● What the exercise asks:
Exactly how many lines below mention "Phase"? Answer with that number alone.

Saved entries
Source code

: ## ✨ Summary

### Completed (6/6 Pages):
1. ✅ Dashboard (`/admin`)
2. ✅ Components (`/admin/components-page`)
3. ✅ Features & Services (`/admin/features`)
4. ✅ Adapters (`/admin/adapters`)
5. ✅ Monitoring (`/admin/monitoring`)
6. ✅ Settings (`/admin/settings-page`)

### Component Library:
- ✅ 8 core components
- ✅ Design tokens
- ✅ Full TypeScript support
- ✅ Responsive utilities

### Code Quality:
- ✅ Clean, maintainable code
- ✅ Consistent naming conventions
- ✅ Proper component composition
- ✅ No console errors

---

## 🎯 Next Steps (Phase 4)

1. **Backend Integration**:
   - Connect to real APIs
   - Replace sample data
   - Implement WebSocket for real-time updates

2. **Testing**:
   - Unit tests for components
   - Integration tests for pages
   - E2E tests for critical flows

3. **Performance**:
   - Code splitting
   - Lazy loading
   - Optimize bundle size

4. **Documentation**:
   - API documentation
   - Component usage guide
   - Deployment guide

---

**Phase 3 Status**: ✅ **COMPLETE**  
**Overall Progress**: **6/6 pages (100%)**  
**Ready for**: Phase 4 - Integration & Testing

● Solution for this exercise:
3